Since the announcement of the share buy yesterday, these newspapers have published several analyses. You only have to watch the video, featuring the Herald's senior business columnist Adele Ferguson, to get the gist. "There's a lot going on in terms of the mining tax, and the carbon tax," says Ferguson. "And she wants to make sure, given she owns some of the biggest iron ore tenements, that nothing goes wrong in that space."

She goes on to talk about Rinehart's low opinion of journalists, who in Rinehart's mind are "very left-wing", according to Ferguson. "There are a few journalists who she really respects, one of whom is Andrew Bolt," says Ferguson. "Another one is Alan Jones. They are the two people that stand out for her.
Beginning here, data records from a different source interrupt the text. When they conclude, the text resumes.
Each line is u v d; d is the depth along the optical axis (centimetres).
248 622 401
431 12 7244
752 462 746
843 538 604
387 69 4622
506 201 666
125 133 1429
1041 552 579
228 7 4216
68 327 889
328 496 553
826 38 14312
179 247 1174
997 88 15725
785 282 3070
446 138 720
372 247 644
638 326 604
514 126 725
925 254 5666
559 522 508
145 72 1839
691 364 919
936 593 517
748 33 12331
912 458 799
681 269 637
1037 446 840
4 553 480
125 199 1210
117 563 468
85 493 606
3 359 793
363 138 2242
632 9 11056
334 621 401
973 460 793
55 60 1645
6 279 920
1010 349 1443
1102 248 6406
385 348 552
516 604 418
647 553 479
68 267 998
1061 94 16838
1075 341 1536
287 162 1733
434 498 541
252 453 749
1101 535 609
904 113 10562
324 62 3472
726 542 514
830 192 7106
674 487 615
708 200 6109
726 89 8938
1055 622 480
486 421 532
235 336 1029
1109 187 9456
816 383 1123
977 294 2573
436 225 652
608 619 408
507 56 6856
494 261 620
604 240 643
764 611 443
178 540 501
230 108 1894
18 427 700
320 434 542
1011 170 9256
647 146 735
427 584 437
Just about everybody else, she thinks, are too left-wing and really don't understand the need to push mining forward and give it tax breaks."

In The Age we have a piece by Clive Hamilton, a professor of public ethics at Charles Sturt University in Canberra who stood as a candidate for the Greens in a byelection in the federal seat of Higgins in 2009. Hamilton is equally blunt, saying that "If Gina Rinehart succeeds in getting a controlling interest in Fairfax Media ... the nation's political landscape will be changed." He goes on to list a slew of Rinehart's eminently regrettable policy foibles that reflect views evidently of long duration, since she "dropped out of the University of Sydney claiming the lecturers were communists". Hamilton gives us the names of those she trusts, and they echo ones included by Ferguson: Andrew Bolt and Alan Jones and Ray Hadley and Christopher Monckton and Ian Plimer and Hugh Morgan.
Hugh Morgan is prominent in [a lobby group Rinehart created, Australians for Northern Development and Economic Vision]. Morgan used to run Western Mining Corporation, but his enduring legacy is a series of right-wing groups he established or supported, including the H.R. Nicholls Society, which is dedicated to attacking trade unionism and expanding the power of employers.
Since taking a stake in Channel Ten, Rinehart has promoted a TV show for Andrew Bolt and she helped fund Monckton's Australian tour last year. She has used her money to advance her ideological interests and policy preferences. There is no reason why we should imagine that she will not try to do the same in the case of Fairfax.

But investigative journalist Paul Barry says that such fears are at least premature. He was interviewed on the radio by Eleanor Hall for the ABC's The World Today:
She'll definitely get a board position if she has 15 per cent. Whether that will allow her to dictate the policies of the paper I very much doubt, because it's not enough to control the paper. It's got a tradition of independence. It's got a very antsy staff, basically, and I think that she'll find that 15 per cent doesn't buy her what she's after.
...
She may think 15 per cent is going to buy her all the influence she wants; I would doubt that.